We know it well… our man Shaq has never been short on confidence — and at 53 years old, long removed from the grind of NBA life, that hasn’t changed one bit. Retired, thriving as a businessman, DJ, and media powerhouse, Shaq still knows exactly who he was at his peak. Shout out to our friends at Fox 26 Houston for info on this story.
And according to him, today’s NBA wouldn’t stand a chance.
At full speed, prime Shaq was a nightmare wrapped in 300 pounds of unstoppable force. He didn’t rely on flashy crossovers or finesse-heavy footwork. His game was brutally simple: get the ball, move toward the rim, and finish through whoever was unlucky enough to be in the way.

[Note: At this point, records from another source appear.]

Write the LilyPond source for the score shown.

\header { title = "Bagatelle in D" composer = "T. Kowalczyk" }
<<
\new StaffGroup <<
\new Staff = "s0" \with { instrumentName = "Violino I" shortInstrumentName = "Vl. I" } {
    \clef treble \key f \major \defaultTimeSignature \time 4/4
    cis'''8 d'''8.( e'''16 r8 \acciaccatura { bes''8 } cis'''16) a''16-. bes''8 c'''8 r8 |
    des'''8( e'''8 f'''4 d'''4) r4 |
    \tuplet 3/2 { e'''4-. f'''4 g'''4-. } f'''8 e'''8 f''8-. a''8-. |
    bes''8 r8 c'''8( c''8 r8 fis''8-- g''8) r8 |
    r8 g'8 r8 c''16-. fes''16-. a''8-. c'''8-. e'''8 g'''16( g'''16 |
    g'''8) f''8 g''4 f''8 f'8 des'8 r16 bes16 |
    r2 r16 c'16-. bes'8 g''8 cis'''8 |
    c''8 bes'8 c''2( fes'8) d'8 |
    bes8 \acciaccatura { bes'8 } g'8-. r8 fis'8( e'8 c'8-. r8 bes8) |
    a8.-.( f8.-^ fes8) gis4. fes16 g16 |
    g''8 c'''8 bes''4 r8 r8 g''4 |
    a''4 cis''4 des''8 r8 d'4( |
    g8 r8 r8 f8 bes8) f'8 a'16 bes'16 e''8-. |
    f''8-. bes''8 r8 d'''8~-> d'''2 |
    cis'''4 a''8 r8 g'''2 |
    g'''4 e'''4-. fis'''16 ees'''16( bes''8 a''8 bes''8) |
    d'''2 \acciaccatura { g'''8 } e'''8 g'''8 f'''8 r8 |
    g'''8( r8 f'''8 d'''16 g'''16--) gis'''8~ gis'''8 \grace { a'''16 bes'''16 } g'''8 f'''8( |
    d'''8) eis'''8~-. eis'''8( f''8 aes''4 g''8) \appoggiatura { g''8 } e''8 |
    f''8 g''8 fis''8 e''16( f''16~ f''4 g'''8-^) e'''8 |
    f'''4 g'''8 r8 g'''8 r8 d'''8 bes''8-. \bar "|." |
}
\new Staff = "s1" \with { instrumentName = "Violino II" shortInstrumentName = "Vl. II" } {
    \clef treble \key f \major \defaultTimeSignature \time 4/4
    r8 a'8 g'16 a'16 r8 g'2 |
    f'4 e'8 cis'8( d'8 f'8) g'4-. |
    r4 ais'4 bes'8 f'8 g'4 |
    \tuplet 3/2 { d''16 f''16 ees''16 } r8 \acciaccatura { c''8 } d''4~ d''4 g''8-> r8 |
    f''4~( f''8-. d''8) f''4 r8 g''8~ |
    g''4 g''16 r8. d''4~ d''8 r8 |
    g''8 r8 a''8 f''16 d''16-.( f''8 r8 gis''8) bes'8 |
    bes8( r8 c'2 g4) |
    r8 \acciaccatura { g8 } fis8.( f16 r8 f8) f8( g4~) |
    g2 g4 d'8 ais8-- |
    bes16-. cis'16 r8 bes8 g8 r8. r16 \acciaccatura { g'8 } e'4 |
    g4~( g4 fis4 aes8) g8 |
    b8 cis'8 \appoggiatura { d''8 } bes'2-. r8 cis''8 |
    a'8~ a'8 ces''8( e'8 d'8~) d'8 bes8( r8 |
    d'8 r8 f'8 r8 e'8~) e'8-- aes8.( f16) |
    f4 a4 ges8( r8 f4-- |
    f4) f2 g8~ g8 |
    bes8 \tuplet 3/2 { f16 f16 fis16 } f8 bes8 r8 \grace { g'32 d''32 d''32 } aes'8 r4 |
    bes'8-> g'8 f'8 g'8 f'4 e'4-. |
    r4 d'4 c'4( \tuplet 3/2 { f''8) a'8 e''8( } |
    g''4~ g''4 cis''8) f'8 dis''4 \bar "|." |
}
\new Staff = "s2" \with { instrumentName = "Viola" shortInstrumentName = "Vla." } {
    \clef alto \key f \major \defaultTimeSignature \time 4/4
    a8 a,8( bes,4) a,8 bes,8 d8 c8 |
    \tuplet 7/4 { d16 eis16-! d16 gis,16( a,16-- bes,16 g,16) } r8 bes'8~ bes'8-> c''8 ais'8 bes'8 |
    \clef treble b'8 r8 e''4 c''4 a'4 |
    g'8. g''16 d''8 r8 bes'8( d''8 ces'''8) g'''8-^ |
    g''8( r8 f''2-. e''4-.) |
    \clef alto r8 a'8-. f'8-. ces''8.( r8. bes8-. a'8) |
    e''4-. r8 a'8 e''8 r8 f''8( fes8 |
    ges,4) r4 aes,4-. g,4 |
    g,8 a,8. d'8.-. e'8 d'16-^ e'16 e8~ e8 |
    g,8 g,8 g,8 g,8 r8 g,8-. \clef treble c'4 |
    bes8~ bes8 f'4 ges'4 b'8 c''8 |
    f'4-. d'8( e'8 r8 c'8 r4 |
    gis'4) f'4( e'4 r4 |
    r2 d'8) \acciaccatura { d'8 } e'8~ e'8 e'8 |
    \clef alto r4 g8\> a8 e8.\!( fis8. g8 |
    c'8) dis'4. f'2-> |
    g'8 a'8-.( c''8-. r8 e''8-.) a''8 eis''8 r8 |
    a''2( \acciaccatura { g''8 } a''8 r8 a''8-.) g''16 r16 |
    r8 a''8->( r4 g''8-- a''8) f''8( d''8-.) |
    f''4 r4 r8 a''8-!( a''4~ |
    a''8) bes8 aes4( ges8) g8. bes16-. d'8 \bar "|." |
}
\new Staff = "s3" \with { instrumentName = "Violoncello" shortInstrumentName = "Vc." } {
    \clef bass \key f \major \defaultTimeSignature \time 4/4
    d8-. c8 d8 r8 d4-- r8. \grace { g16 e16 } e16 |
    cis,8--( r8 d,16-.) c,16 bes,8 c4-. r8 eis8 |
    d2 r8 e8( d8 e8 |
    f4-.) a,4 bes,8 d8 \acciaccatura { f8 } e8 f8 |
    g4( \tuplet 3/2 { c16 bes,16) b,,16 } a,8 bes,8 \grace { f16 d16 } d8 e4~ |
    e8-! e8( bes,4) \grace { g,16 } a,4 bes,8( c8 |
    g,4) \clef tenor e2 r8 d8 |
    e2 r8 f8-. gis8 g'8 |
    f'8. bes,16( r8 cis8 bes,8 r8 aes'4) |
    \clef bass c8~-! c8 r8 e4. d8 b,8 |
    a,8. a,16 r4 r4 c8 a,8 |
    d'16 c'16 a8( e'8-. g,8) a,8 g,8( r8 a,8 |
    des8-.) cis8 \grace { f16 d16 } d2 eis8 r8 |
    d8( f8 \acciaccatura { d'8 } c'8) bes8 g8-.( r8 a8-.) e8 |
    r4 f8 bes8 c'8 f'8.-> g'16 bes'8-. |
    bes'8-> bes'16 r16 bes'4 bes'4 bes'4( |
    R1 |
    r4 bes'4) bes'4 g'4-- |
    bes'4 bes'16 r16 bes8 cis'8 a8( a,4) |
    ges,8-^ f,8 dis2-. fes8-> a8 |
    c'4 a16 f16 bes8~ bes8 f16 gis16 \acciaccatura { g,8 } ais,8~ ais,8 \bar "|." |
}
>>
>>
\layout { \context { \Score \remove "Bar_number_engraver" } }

In a recent interview with FOX 26’s Jade Flury, O’Neal confidently declared that his dominance would translate perfectly to the modern game — and possibly be even more profitable.
“I’d be making $700 million a year, for real,” Shaq said with a grin. “Playing with these cupcakes.”
While some might laugh at the number, the confidence behind it isn’t hard to understand. Shaq played in an era loaded with elite centers — Hakeem Olajuwon, David Robinson, Patrick Ewing — and still imposed his will. In today’s spacing-heavy NBA, where true bruising big men are rare, O’Neal believes the advantage would tilt even further in his favor.
Pressed on how he’d succeed against today’s more sophisticated defensive schemes, Shaq’s answer was refreshingly on brand.
“I’m going to be me.”



Standing over seven feet tall and weighing more than most defensive fronts, Shaq was a physical anomaly. It didn’t matter who guarded him. Single coverage was a disaster. Double teams came too late. Triple teams opened up shooters. And once he caught the ball deep in the paint, the outcome was usually predetermined.
Shaq also pointed out that the modern obsession with three-point shooting would actually help him.
“You got big guys shooting threes — that’s to my advantage,” he explained. “As soon as you shoot the three, I’m closer to my end. I don’t have to run as far. I’m running right down the middle of the lane asking for the ball.”
And when defenders inevitably panic?
“You and your whole team going to be crying, ‘Three seconds! Three seconds!’”
The strategy, according to Shaq, would be simple. If teams double him, he kicks it out. If they triple him, he finds shooters. And if no help comes, it’s another dunk — the kind that demoralizes a defense and silences an arena.

“If y’all try to double, triple, I’m going to kick it to my man Kobe. Big Shot Bob,” Shaq said. “We going to win championship after championship.”
His final message summed it up perfectly.
“I’m not going to do what they do,” Shaq said. “They’re going to have to do what I do.”
While there’s no way to truly test how Shaq would fare in today’s NBA, imagining it is half the fun. And given how dominant he was when healthy and locked in, it’s hard to dismiss the idea entirely.
After all, dominance never goes out of style.